We have written multiple blog posts on challenges of the written description and enablement requirement with regard to AI. In our previous post of June 28, 2021, we explored the challenges of broad AI claims running into problems with 35 U.S.C. §112(a). In particular, in the AI realm, recognition of a broad number of objects in a particular field is the ultimate goal of a many AI-based inventions. It should also be noted that functional limitations are often contained in software-related patents such as AI patents.
Further, hawse have written in-depth on describing and enabling AI inventions. In our post of April 30, 2021 we point out that “[t]he trained model is at the center of applied machine learning inventions and presents the greatest challenges to patent disclosure because the inner workings of the model are not fully understood or easily explained.” The ambiguity or the black-box nature of the trained model in an AI invention can sometimes put a lot of weight on what is understood to those skilled in the art.
Consider the following scenario: an object-recognition system for a self-driving car has a patent claim which includes the following hypothetical functional limitation: “…send a signal to the car to take action X in response to detecting a non-vehicle moving object within Y feet of the car.” The specification for this application may explicitly take into account certain non-vehicle objects that may be recognized in video images, such as pedestrians, pedestrians on bicycles, and others. The specification may describe how the object recognition model is trained to recognize such objects. However, since the full scope of the claim covers detection of any non-vehicle moving object, the Amgen decision from the Court could significantly affect whether this type of claim meets the requirements under 35 U.S.C. §112(a).

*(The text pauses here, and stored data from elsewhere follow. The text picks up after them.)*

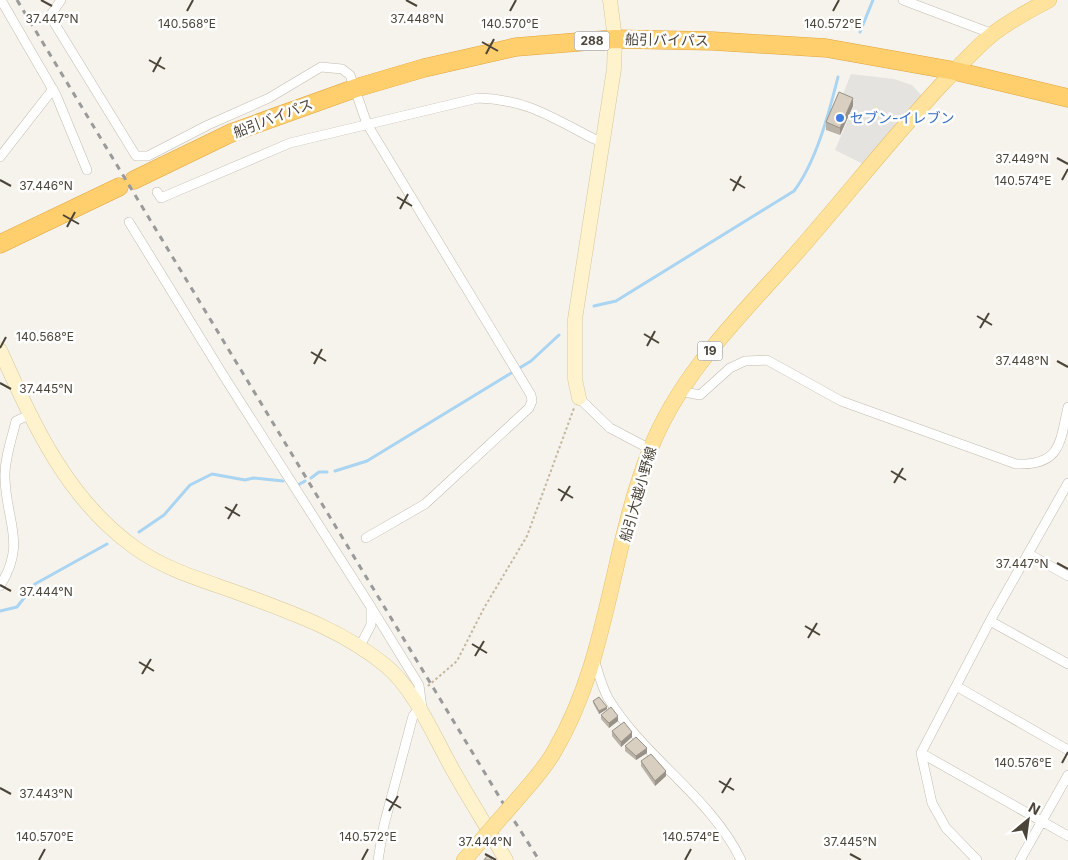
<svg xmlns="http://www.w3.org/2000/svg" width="1068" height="860" font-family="Inter,'Noto Sans JP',sans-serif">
  <rect width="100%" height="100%" fill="#f6f3ec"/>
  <path fill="#e5e3e0" d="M851,74L894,79L912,85L922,96L863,164L835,150L854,105L841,99Z"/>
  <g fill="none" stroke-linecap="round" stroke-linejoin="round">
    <path stroke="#a9d4f2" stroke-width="3" d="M860,32L873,0
      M594,306L616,301L794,191C816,162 829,113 838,77
      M335,471L367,461L531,361L559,335
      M311,478L319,472H327
      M298,485L305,481
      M139,532L164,515L190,485L212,474L245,480L253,478L283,481
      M0,611L17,607L35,584L107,544"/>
    <defs>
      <path id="street" d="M1,0L56,95L87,170
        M61,0L50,16L136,156H148L208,125L269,98L321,67L342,69L350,75L367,124L531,395L532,401L529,408L425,504L366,538
        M903,0L993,34
        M0,157L53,89
        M157,192L161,198L290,143L478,98C526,99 553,118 594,139L604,141
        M129,222L225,378L371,607V625L360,646
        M679,391L700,395L730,368L745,361L767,360L841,401L1016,464C1061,466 1060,442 1068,407
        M579,398L610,428L650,449
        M1029,554L1068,576
        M0,586C27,543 6,522 5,478C4,460 12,438 16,421L29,415
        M371,607L419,685L422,708
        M990,621L1068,664
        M594,659C598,672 602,687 608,698C645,759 710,796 741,860
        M956,686L1068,750
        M921,753L1068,836
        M378,860L384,825L413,716L419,709
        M977,860L946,828L932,803L921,753L990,621L1068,483
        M1020,860L1068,775"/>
      <path id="secondary" d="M0,350C34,425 66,498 134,547C165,570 206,581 241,594C292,613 342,630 385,665C415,689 435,739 454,772C471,802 489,830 506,860
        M579,398L575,379V319L614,69L615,39L610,0"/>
      <path id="primary" d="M519,797C532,782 546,767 555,750C609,658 611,547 650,450C682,368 750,307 806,242C851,190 894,136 941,85C958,68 975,48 994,33C1011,20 1030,10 1049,0
        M464,860L473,850"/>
      <path id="highway" d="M134,180L231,133L356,88L424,68L516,47L615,39L713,41L826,48L955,71L1068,98
        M0,244L119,187"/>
    </defs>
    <use href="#street" stroke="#c2bbae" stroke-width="10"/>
    <use href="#secondary" stroke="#d6c79b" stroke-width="15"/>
    <use href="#primary" stroke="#e6c16a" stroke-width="16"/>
    <use href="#highway" stroke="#e0a43c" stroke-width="19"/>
    <path stroke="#c4b79f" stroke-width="2" stroke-dasharray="2.5 2.5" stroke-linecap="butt" d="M428,686L457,661L484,608L527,536L574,408"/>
    <use href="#street" stroke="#fff" stroke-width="9"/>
    <use href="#secondary" stroke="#fff3cd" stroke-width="14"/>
    <use href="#primary" stroke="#ffe39c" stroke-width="15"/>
    <use href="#highway" stroke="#ffcf6e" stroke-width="18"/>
    <path stroke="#9a9a9a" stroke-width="3" stroke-dasharray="6 6" stroke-linecap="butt" d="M17,0L503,803L539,860"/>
    <defs>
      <path id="primary-bridge" d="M473,850L519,797"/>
    </defs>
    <use href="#primary-bridge" stroke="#e6c16a" stroke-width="16" stroke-linecap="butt"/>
    <use href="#primary-bridge" stroke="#ffe39c" stroke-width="15"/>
  </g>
  <path fill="#bab2a6" d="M853,106L840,135L826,130V122Z
    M593,701L607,709L599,714L593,703Z
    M601,715L618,721L609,728L601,719Z
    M612,731L632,737L621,747L612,736Z
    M625,746L647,753L636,760L625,751Z
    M641,761L666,776L655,786L641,766Z"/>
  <path fill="#979187" d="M853,98V106L840,135V128Z
    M607,707V709L599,714V711Z
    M618,716V721L609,728V723Z
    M632,732V737L621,747V742Z
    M647,748V753L636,760V756Z
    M666,771V776L655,786V781Z"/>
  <path fill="#d8cfc1" stroke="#979187" d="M839,92L853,98L840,128L826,122Z
    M599,697L607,707L599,711L593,701Z
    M611,707L618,716L609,723L601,715Z
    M624,722L632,732L621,742L612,731Z
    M636,737L647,748L636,756L625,746Z
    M651,754L666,771L655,781L641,761Z
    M488,855L492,860H484Z"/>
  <path fill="none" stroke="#4b4439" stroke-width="2" d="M41,0L52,6M406,0L417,6M187,11L193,0M510,11L516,0M833,11L839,0M482,42L498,51M486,54L494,39M149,60L165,69M153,72L161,57M1057,158L1068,164M730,179L745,188M0,180L11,186M1062,180L1068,169M733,191L741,176M397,197L412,206M400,209L408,194M63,215L79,224M67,227L75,212M977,316L992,325M980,328L989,313M644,334L659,343M647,346L655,331M0,348L6,337M311,352L326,361M1057,361L1068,367M314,364L322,349M0,383L11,389M891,471L906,480M894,483L903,468M558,489L573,498M561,501L570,486M225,507L240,516M228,519L237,504M1057,563L1068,569M0,585L11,591M805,626L820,635M808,638L817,623M472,644L487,653M475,656L484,641M139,662L154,671M142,674L151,659M1062,763L1068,752M719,781L734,790M0,788L11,794M722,793L731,778M386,799L401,808M389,811L398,796M485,854L496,860M850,854L861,860M39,860L45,849M362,860L368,849M685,860L691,849"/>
  <circle fill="#3f7fe0" stroke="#fff" stroke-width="2" cx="840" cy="118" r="5"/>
  <g text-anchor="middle" stroke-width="5" stroke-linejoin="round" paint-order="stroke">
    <g fill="#fff" stroke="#817c74" stroke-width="1">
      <rect x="574.5" y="31.5" width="35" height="19" rx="4"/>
      <rect x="697.5" y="341.5" width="25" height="19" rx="4"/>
    </g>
    <g font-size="12" font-weight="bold" fill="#4b4439">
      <text x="592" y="45">288</text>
      <text x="710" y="355">19</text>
    </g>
    <g font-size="14" fill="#4b4439" stroke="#fff">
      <text transform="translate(667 40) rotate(1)" y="5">船引バイパス</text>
      <text transform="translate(273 118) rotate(-21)" y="5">船引バイパス</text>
      <text transform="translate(638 494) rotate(-74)" y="5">船引大越小野線</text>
    </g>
    <g font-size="14" fill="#366cbe" stroke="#fff" text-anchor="start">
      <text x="850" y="123">セブン-イレブン</text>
    </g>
  </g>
  <g font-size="12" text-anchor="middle" fill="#4b4439" stroke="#fff" stroke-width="5" stroke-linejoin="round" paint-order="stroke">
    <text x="52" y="23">37.447°N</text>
    <text x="417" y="23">37.448°N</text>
    <text x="187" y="28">140.568°E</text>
    <text x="510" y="28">140.570°E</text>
    <text x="833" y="28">140.572°E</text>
    <text x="1022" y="163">37.449°N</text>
    <text x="1023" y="185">140.574°E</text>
    <text x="46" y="190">37.446°N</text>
    <text x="45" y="341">140.568°E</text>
    <text x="1022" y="365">37.448°N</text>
    <text x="46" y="393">37.445°N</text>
    <text x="1022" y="568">37.447°N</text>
    <text x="46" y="596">37.444°N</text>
    <text x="1023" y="767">140.576°E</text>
    <text x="46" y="798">37.443°N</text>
    <text x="45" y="841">140.570°E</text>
    <text x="368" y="841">140.572°E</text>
    <text x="691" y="841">140.574°E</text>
    <text x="485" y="846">37.444°N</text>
    <text x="850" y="846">37.445°N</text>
  </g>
  <g transform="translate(1028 820) rotate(29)" stroke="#ffffff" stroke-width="4" paint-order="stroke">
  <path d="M0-4L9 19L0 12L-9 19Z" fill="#4b4439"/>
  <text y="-8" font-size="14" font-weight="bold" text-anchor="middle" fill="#4b4439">N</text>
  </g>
</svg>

In other words, (i) will it be enough that the specification discloses to those skilled in the art how to "make and use" the claimed invention so that the AI model can be trained to detect any potential non-vehicle object different than the ones considered by the inventors? Or (ii) would the specification have to cumulatively identify and make all or nearly all possible recognition scenarios without substantial "'time and effort”?
While the difference between the impact of these two standards is murky, it is clear that the Court will take a position somewhere along the spectrum that will influence the manner in which AI patent applications will be drafted and that will cause some change in the scrutiny applied to existing AI patents.
For these reasons, patent practitioners in all technological fields, and especially AI inventions, should pay close attention to the ruling (and the language) that comes down from the Court when this case is decided.